I hope you’re not applying these labels by hand. Rob Bovey has written an add-in that helps you do this automatically. It’s free from the Applications Professionals web site.
Dean says
Seperate series without the markers was the key! you are an excel genius!!! thankyou very much for your help!!!
Mike Alexander says
Nice one Jon. Definately useful here on my side of the world.
Bob says
Jon is like Elvis Presley of Excel. The King…
Jeff Weir says
And he often goes on the famous Excel crash diet!
frederikf says
How did you add the mean values as a “crosshair” in the center of the x y scatter chart?
Jon Peltier says
Frederik –
I used a series with one point, whose coordinates are the X and Y mean values. The point has custom error bars with values calculated to extend to the limits of the plot area.
Matt Healy says
I’ve cooked up an interactive spreadsheet that demonstrates some of these and other tricks; in my work I do this a lot but of course I cannot use proprietary data for a public blog so for this example I used some international population data from the US Census website: http://mdhealy.home.sprynet.com/WorldPopulationInteractiveEstimates.xls
Have fun, you can do whatever you want with this but drop me a line (mdhealy at sprynet.com) to let me know what you think.
JIJO THOMAS says
Hi Jon,,
need Urgent Help.
I work as a Media Planner in an advertising Firm, therefore my entire day is spent on Excels n Ppt’s.
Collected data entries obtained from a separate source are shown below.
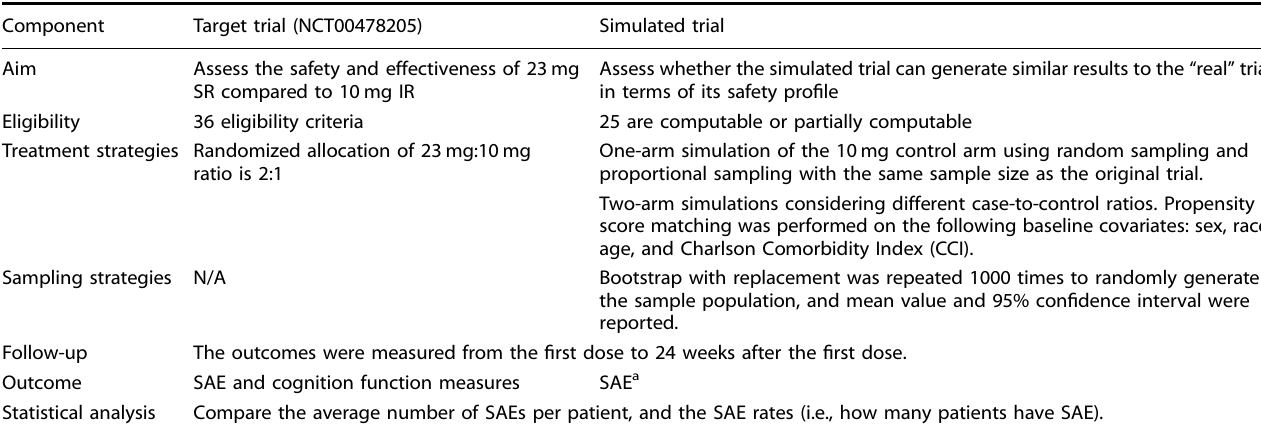
Table 4. Overall study design of the simulated trial in comparison with the original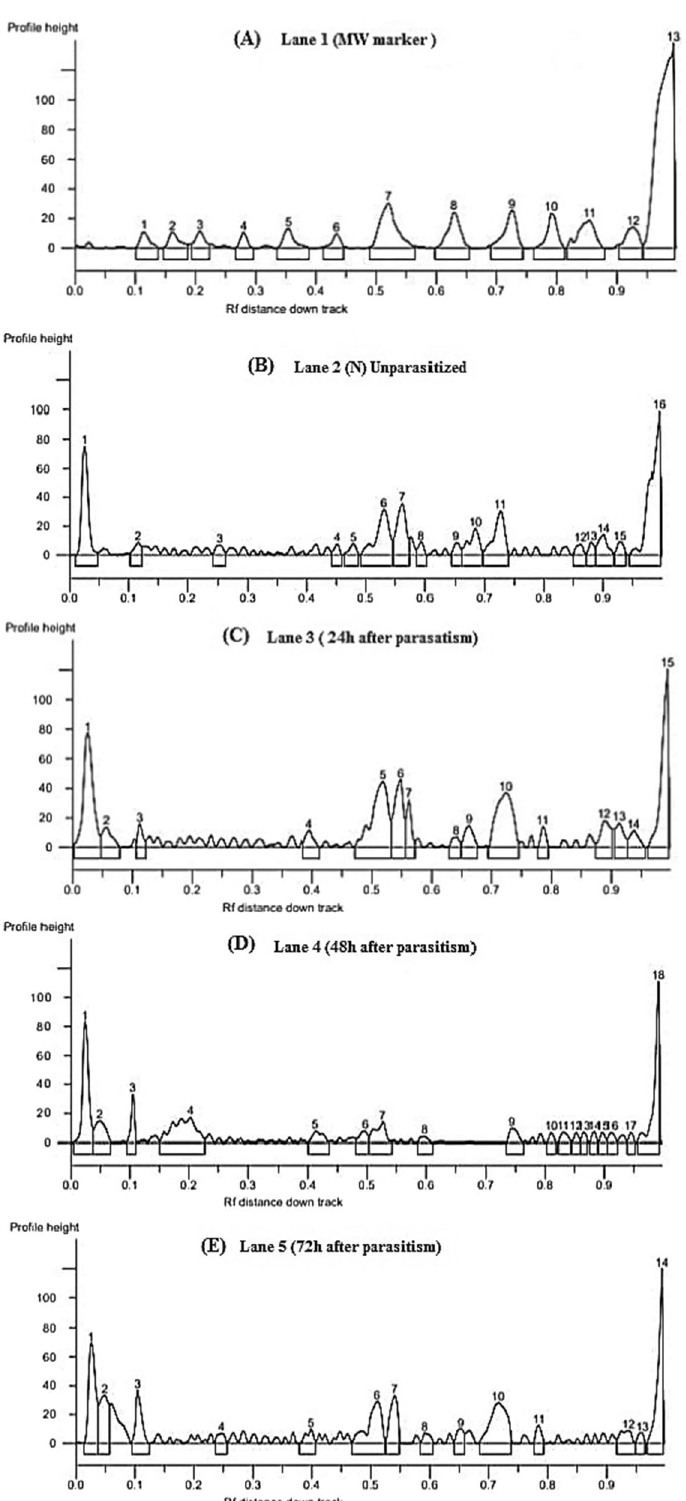
Fig. 6 Changes in the Retardation factor (RF) of separated hemolymph protein bands of full grown larval instar Corcyra cephalonica of both Unparasitized and Bracon hebetor Parasitized larvae through natural envenomation of at Successive period of parasitism. A lane 1 (MW Marker of protein); B lane 2 (Unparasitized hemolymph of C. cephalonica larvae); C lane 3 (hemolymph after 24h post parasitism); D lane 4 (hemolymph after 48h post parasitism); E lane 5 (hemolymph after 72h post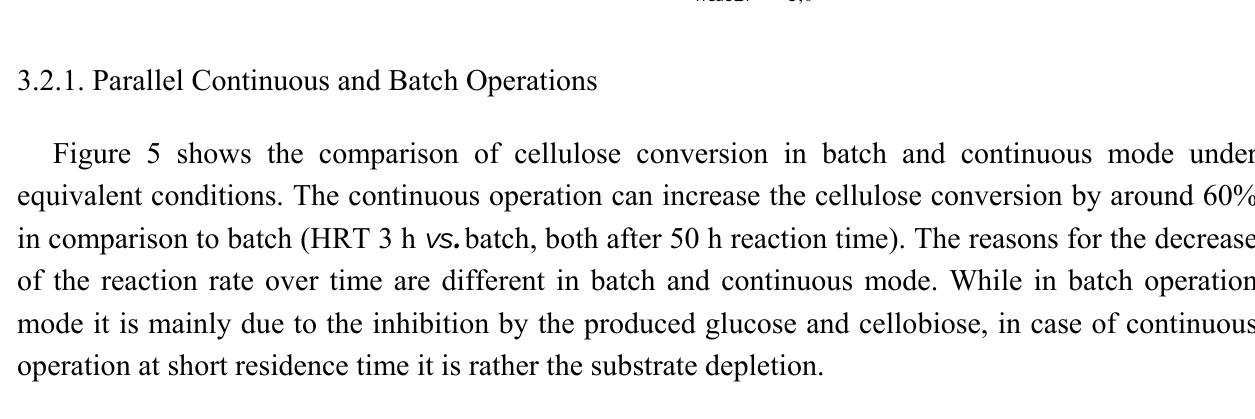
Figure 5. Cellulose conversion during parallel batch and continuous operations with different hydraulic residence times (HRT) from 3 to 12 h; c T = 40 °C, pH = 4.66, n = 100 min − 1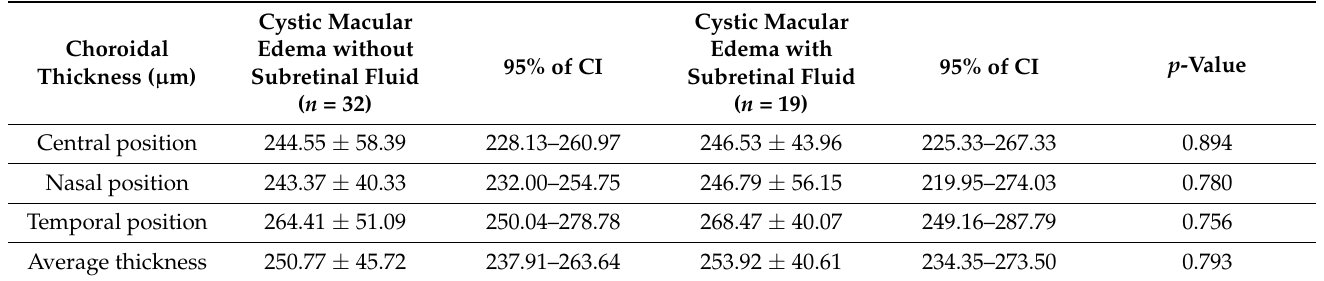
Table 2. Comparison of choroidal thickness measurements (by manual method) between cystic macular edema and cystic macular edema having subretinal fluid.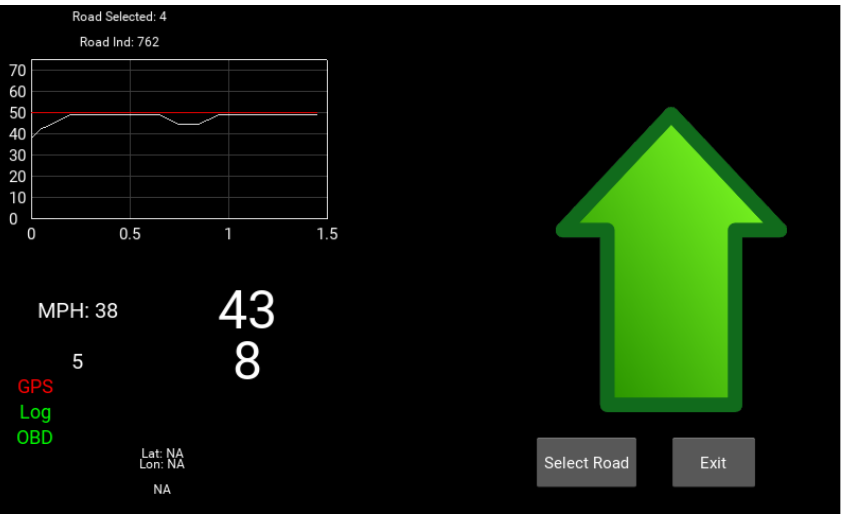
Figure 6. Driver feedback GUI with guidance to increase speed based on current speed (38) and aim speed (43) with current gear (5) and guidance gear (8). Status of GPS, datalogger (Log) and vehicle data connection (OBD) shown for testing purposes. Optimal Velocity profile shown on plot with speed limit for current road selection and position along that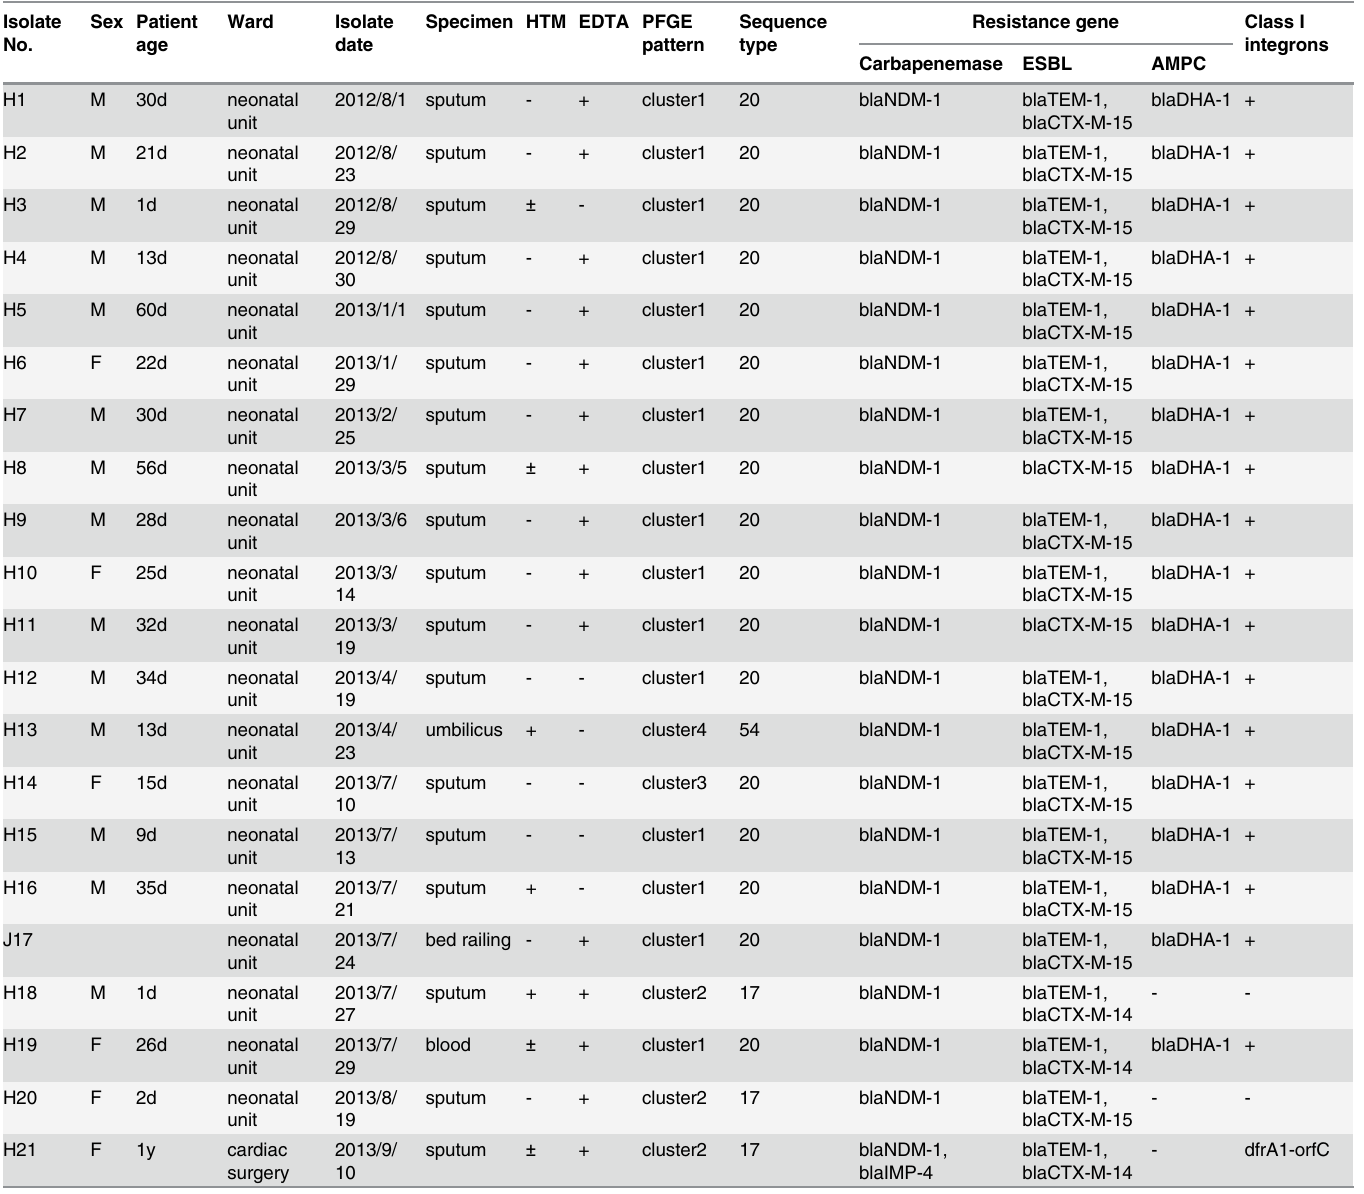
Table 1. Characteristics of 21 K . pneumoniae isolates with NDM-1. Isolate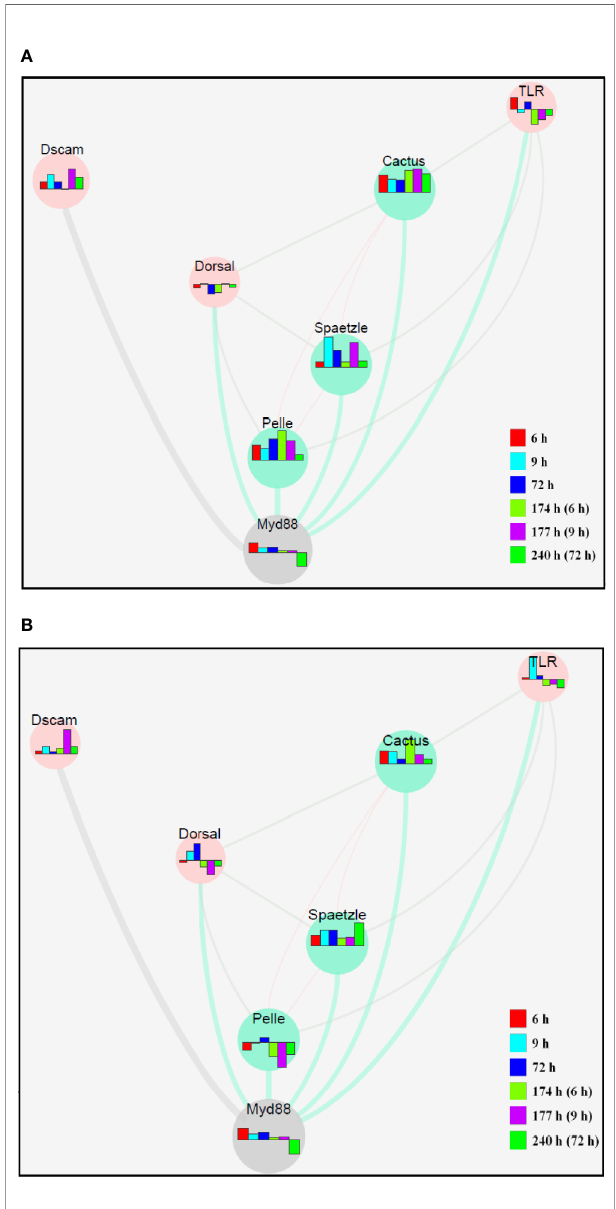
FIGURE 5 | The molecular network of related genes in the TLR signaling pathway in response to secondary challenge by V. parahaemolyticus in the hepatopancreas (A) and hemocytes (B) of S. paramamosain constructed by Cytoscape. The bar chart represents the different expression patterns of each gene, and the different colors of the bar chart represent different time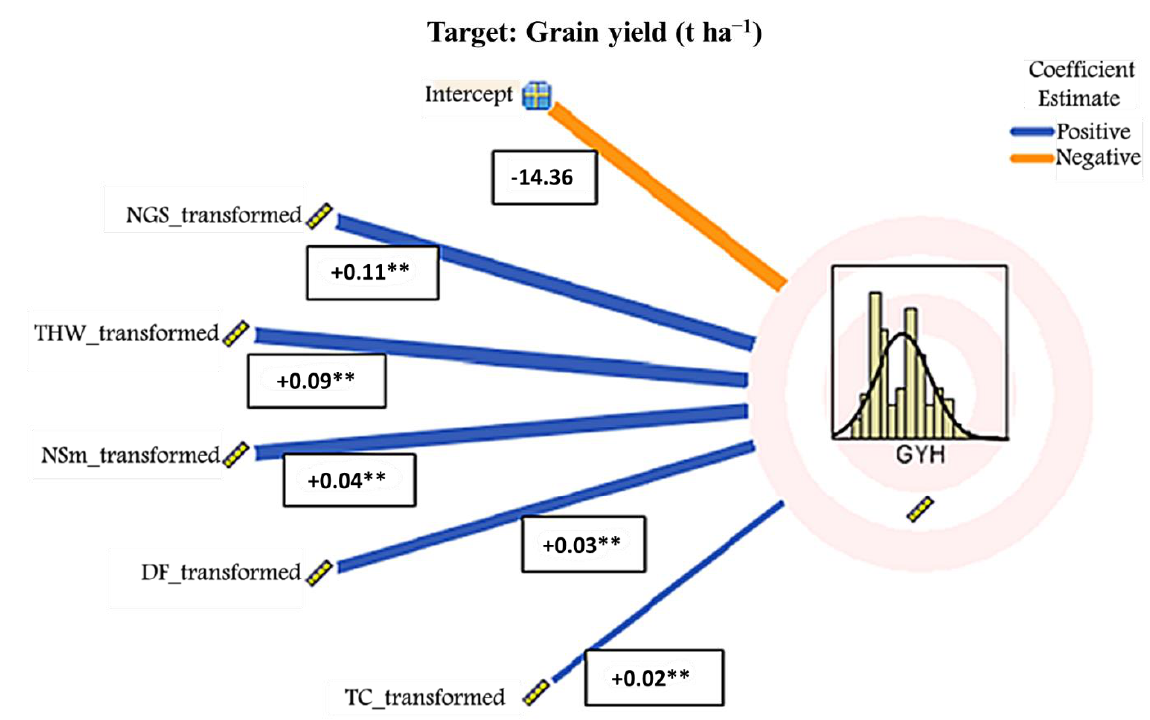
Figure 4. Automatic linear regression for predicting grain yield ha − 1 and its attributes overall factors (combined of two successive seasons, 2017–2018 and 2018–2019). Where: GYH = grain yield ha − 1 ; THW = 1000-grain weight; NGS = number of grains/spike; NT = number of fertile tillers; NSm = number of spike m − 2 ; DF = days to 50 heading; TC = total chlorophyll content (SPAD) and ** indicate significant at 0.01.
I am facing a situation here, where in I have to plot a 4 quadrant Graph With only 2 columns .
Column A being BRAND Spends
Column B being GRP’s.
I am aware of the fact that we use a XY scatter graph to plot the same, but for that I need values In a range of -10 to 10 for eg.
But in my case the Spends can never be Negative and hence I am facing a Problem of plotting the graph in the suitable manner.
The Idea is to show relative Brand Spends in a category Vs the GRP’s acheived ( Viewership on TV), the X -axis being High Spends & low Spends
whereas the Y axis being HIGH GRP’s & LOW GRP’s.
For eg brand A Spends 200 Million & acheives 1500 GRP’s to be plotted as Brand With Low Spend- High Grp’s
whereas Brand B spending 600 Million & Acheives 900 GRPs to be Plotted under the Quadrant High Spends-Low GRP’s…
The Problem is how to Fix the range??
cris says
Hi,
This is really helpful for applying the conditional formatting based upon either X or Y value.
But is it possible to add colour code according to a Z value (i.e. X&Y define position and then use Z to determine the colour)?
Thanks
Jon Peltier says
Cris –
You can use anything for your conditional formatting that you can write a formula about.